= TASK PROMPT =
Repeat, exactly as written, the line containing "ID-301, priority: Alta -> Baja" and each line after it through the end of the data.

= TASK DATA =

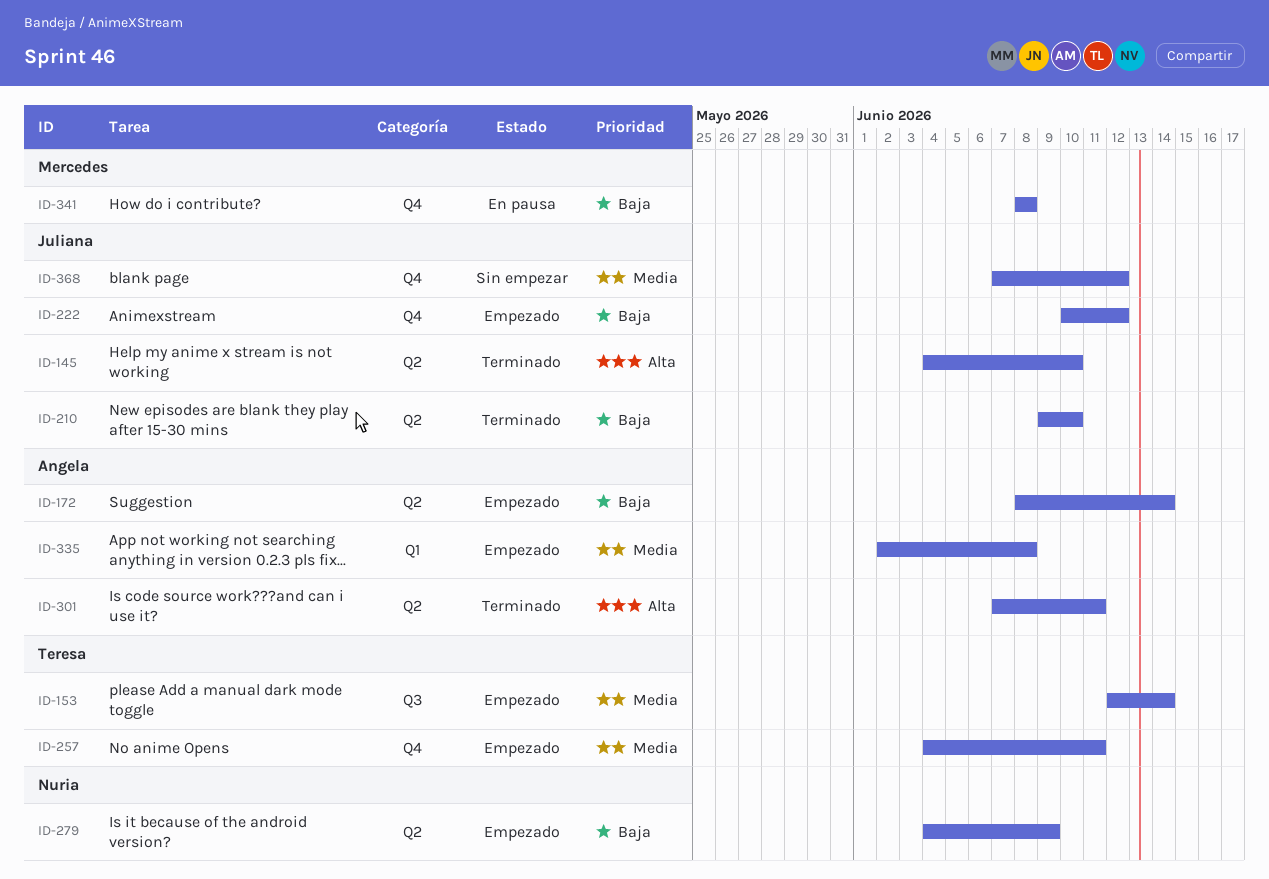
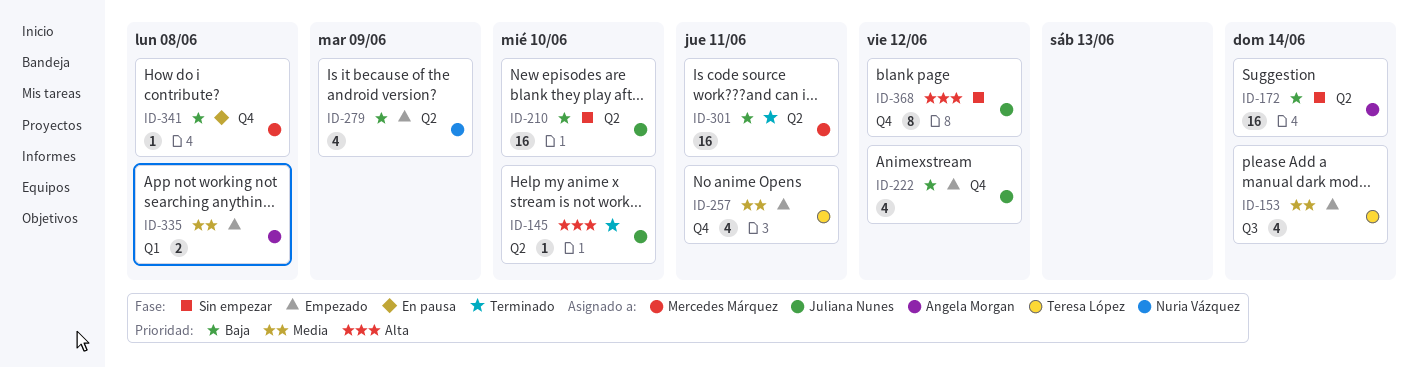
ID-172, status: Empezado -> Sin empezar
ID-210, status: Terminado -> Sin empezar
ID-301, owner: Angela Morgan -> Mercedes Márquez
ID-301, priority: Alta -> Baja
ID-368, priority: Media -> Alta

= RESPONSE TO THIS TASK =
ID-301, priority: Alta -> Baja
ID-368, priority: Media -> Alta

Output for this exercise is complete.